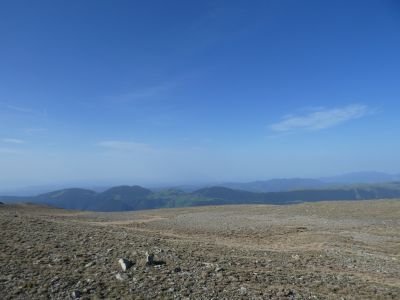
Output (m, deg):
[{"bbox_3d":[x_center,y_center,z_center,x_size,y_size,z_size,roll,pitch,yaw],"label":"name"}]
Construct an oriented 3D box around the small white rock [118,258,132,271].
[{"bbox_3d":[-1.500,2.312,5.600,0.250,0.200,0.200,0,-6,0],"label":"small white rock"}]

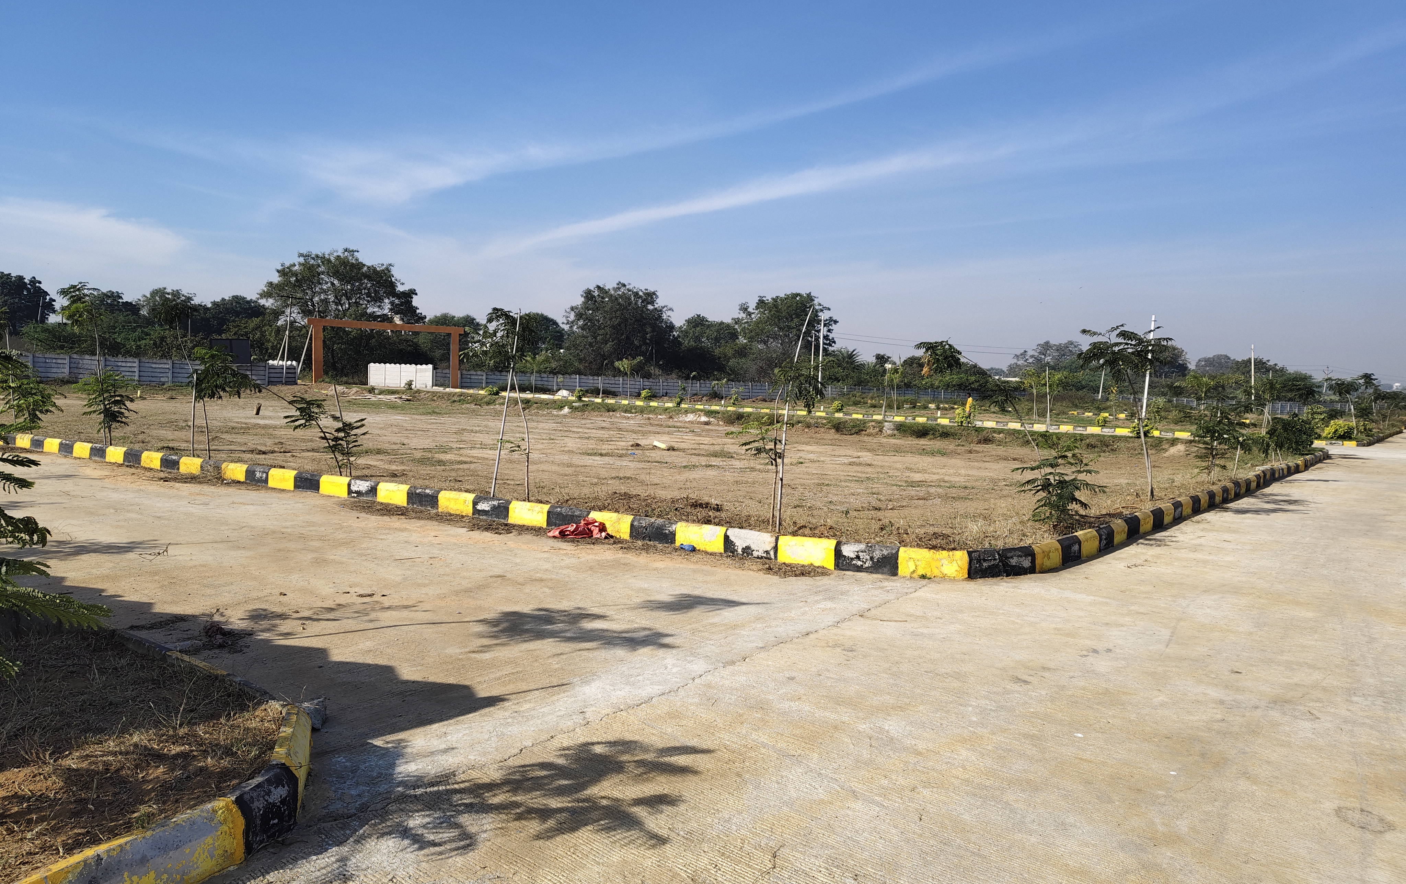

• **What to work on**
The entire listing is to be printed exactly, with each picture omitted.

• **Solution**
Output (m, deg):
[{"bbox_3d":[x_center,y_center,z_center,x_size,y_size,z_size,roll,pitch,yaw],"label":"name"}]
Construct an oriented 3D box around the small white rock [118,258,132,271].
[{"bbox_3d":[-1.500,2.312,5.600,0.250,0.200,0.200,0,-6,0],"label":"small white rock"}]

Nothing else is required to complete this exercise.